Thursday 26 July 2012

Data-Binding Pitfalls on WPF, WP7, Silverlight and WinRT Part 1

I've been doing a lot of work on all four platforms (WPF, WP7, Silverlight and WinRT), and am puzzled by how data-binding is supposed to be implemented.

For example, in David Anson's Data Visualization toolkit, you can be penalized with an extraordinarily long delay if property changes happen in the wrong order.
http://forums.silverlight.net/t/101287.aspx/1

The problem in that specific instance is that the control sets the default range to 1 year, but the order of changing properties can cause the problem to occur at any point.  For example, if you were to change a date time axis from a range of 1 day to 1 year and back, with intervals of 1 hour and 1 month respectively, on the way to 1 year, you'd need to set the interval first, and the range second.  In the other direction, it's the opposite.

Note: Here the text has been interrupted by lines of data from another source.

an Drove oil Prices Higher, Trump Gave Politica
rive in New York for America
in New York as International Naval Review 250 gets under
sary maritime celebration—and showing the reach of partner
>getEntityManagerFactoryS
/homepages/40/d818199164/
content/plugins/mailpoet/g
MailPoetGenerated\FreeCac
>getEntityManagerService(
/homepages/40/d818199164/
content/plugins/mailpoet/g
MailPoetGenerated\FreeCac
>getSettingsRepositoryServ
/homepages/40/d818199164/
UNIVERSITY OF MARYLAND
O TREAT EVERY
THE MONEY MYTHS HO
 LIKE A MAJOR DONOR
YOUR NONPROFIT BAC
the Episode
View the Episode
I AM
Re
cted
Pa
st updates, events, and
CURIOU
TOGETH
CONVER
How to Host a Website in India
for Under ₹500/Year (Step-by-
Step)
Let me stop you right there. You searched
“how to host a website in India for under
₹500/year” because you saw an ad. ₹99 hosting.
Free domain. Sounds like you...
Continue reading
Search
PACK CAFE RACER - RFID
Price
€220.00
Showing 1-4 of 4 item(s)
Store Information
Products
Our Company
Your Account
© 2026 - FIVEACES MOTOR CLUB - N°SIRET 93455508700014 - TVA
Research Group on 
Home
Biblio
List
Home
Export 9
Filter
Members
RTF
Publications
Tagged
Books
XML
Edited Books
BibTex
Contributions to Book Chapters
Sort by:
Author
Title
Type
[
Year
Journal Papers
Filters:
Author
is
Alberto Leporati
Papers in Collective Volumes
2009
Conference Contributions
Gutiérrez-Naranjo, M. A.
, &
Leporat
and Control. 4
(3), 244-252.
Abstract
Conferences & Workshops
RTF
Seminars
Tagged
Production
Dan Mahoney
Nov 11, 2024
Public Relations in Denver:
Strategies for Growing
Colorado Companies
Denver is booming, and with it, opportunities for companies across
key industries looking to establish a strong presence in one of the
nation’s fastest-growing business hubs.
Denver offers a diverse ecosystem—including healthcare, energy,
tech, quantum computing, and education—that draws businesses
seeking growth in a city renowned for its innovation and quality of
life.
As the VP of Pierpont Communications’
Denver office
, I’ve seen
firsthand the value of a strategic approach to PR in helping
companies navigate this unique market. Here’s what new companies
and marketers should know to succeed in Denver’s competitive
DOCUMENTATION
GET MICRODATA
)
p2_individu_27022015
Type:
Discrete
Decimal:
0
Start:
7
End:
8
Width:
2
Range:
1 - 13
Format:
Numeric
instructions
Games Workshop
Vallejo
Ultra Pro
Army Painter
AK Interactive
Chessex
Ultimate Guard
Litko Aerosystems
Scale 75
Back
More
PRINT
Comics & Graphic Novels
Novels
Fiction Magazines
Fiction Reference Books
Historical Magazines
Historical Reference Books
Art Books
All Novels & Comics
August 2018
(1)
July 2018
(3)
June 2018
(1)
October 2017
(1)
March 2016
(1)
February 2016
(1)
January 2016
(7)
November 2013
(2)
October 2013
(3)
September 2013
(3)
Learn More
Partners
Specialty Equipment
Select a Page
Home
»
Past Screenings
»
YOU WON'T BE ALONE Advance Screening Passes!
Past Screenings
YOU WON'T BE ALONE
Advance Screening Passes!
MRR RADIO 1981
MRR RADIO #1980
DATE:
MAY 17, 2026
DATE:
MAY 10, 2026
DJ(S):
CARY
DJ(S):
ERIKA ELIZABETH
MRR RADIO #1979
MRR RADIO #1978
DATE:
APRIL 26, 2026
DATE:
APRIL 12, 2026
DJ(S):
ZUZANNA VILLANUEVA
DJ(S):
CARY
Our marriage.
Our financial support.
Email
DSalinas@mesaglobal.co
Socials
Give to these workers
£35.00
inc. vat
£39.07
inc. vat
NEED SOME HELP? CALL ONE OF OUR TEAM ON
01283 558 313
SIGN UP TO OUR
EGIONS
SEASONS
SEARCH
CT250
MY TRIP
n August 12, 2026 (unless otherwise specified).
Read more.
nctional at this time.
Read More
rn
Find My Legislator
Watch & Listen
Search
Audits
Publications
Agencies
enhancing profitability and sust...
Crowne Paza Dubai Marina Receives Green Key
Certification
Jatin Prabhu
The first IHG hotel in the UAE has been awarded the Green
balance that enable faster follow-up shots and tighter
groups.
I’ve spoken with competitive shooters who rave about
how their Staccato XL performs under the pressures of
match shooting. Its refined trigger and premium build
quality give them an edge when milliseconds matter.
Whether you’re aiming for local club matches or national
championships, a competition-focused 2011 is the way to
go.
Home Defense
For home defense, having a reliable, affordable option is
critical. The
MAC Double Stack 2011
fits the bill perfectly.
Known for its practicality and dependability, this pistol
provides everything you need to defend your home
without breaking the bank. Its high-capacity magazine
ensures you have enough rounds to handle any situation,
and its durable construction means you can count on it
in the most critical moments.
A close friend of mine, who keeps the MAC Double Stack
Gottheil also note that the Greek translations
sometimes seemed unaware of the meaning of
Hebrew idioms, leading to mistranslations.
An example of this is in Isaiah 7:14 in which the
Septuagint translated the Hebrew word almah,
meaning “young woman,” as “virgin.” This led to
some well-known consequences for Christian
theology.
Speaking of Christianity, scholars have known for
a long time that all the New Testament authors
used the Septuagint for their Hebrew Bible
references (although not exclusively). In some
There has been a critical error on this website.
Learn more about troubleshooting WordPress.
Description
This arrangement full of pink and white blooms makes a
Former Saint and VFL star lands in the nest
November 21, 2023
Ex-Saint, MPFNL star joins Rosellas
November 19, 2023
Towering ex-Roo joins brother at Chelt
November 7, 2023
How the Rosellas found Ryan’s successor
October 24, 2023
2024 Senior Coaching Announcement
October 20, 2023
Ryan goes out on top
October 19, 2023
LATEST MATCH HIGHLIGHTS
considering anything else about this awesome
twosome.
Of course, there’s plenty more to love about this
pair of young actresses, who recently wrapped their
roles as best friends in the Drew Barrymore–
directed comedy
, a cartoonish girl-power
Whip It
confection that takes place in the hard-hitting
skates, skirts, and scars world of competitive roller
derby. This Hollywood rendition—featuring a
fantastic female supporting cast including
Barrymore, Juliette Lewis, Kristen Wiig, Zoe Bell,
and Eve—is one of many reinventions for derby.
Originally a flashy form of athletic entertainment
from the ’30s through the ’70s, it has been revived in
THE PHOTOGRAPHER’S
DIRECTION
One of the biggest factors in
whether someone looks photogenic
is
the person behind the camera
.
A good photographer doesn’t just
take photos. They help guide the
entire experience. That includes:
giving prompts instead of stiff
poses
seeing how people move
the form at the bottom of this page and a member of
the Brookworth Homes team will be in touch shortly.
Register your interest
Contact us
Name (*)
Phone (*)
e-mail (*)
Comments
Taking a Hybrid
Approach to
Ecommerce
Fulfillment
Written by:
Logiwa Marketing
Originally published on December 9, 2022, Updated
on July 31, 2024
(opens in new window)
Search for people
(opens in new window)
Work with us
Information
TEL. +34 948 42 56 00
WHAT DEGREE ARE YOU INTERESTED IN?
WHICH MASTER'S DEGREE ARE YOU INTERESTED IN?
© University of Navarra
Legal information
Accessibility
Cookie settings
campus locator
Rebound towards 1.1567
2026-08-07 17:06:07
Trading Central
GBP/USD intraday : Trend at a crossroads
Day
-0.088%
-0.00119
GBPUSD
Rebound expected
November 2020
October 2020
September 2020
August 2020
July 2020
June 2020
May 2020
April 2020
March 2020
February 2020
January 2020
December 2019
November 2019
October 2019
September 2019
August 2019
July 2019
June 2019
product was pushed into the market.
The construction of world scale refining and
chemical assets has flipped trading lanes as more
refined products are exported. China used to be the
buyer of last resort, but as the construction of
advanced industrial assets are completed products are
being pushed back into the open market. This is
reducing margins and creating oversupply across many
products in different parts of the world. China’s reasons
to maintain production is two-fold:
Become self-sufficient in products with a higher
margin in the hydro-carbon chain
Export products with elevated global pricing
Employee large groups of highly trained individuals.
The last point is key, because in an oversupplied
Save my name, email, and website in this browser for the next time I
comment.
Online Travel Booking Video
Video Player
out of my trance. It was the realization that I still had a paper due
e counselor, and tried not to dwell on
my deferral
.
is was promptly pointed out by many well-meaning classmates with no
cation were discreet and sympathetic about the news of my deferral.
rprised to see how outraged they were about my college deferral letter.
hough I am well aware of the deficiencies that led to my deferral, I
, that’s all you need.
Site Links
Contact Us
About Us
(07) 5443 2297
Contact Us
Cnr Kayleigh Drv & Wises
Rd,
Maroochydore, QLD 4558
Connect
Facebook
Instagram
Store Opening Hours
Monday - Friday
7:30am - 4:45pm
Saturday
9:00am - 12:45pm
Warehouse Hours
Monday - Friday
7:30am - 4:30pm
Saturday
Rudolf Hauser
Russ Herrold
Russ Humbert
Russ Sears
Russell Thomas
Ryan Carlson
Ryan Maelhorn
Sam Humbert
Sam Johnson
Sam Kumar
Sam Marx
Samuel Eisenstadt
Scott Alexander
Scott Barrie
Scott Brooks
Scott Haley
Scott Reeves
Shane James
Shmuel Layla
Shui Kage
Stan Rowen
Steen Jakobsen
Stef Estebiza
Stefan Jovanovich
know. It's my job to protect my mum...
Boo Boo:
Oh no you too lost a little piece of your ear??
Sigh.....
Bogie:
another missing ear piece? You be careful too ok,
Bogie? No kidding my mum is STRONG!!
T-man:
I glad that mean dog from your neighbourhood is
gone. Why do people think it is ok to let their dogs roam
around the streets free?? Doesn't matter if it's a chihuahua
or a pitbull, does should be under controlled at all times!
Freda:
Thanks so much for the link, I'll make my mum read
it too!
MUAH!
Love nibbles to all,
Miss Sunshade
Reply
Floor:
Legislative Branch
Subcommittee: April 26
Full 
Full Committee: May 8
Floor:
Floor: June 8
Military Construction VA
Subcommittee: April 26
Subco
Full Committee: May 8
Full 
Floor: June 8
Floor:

Now with Data Binding, it's not clear how you'd arrange this.  In my case in WPF everything appeared to be working just fine, until I newed up a control for printing.  Printing worked fine, but PrintPreview had a hugely long delay, before the preview window appeared.  The culprit?  The DateTimeAxis.

It turned out the problem was provoked by my code behind setting the Interval and Interval type.  When I changed it to data-binding, the problem disappeared.

Now, I suspect the reason this fixed the problem has to do with the options on Dispatcher.BeginInvoke and the Dispatcher itself.  If you look there (in WPF) the DispatcherPriorities includes Render and DataBind levels in addition to Normal.  Shawn Wildermuth wrote an article a long time ago about the dispatcher http://msdn.microsoft.com/en-us/magazine/cc163328.aspx that provides some insights.

If you examine the code in the DateTimeAxis, you’ll see that on a property change, most of what happens is a simple call to Invalidate().  That pushes the refresh down to the Render level, allowing all of the other Invalidate calls to occur before doing any work for changes resulting from property changes.  I’ll come back to that scheduling trick in a part 2 tomorrow.

Now, my code didn’t use data binding for all of it’s properties.  It all ran on the UI thread in response to the user asking to print.  As a result, (if my analysis is correct) the initial data binding has not yet run, as we haven’t ceded control to the dispatcher.

Eventually, my UI control is asked to Measure and Arrange from my code on the UI thread, and finally UpdateLayout is called by my code.  Because I had set some of the properties in code (the Interval, and Interval Types) but not the Max and Min, when the control is being laid out it does all the work to create the stupid number of ticks for each hour in a year.

Then, inside UIElement.UpdateLayout() I have this call stack:

PresentationFramework.dll!MS.Internal.Data.DataBindEngine.Task.Run(bool lastChance) + 0x31 bytes   
PresentationFramework.dll!MS.Internal.Data.DataBindEngine.Run(object arg) + 0xb6 bytes   
PresentationFramework.dll!MS.Internal.Data.DataBindEngine.OnLayoutUpdated(object sender, System.EventArgs e) + 0x1e bytes   
PresentationCore.dll!System.Windows.ContextLayoutManager.fireLayoutUpdateEvent() + 0x154 bytes   
PresentationCore.dll!System.Windows.ContextLayoutManager.UpdateLayout() + 0x926 bytes   
PresentationCore.dll!System.Windows.UIElement.UpdateLayout() + 0x16 bytes   

So, it finally data-binds the rest of my values, and lays out the axis correctly with the intended values for Max and Min.

By switching everything to use data-binding instead mixing it with code-behind, the default values in the DateTimeControl work correctly (though the work is still wasted), and then the data-binding sets them to the new values.

It’s this wasted effort that concerns me, so future instalments will examine what can be done about it.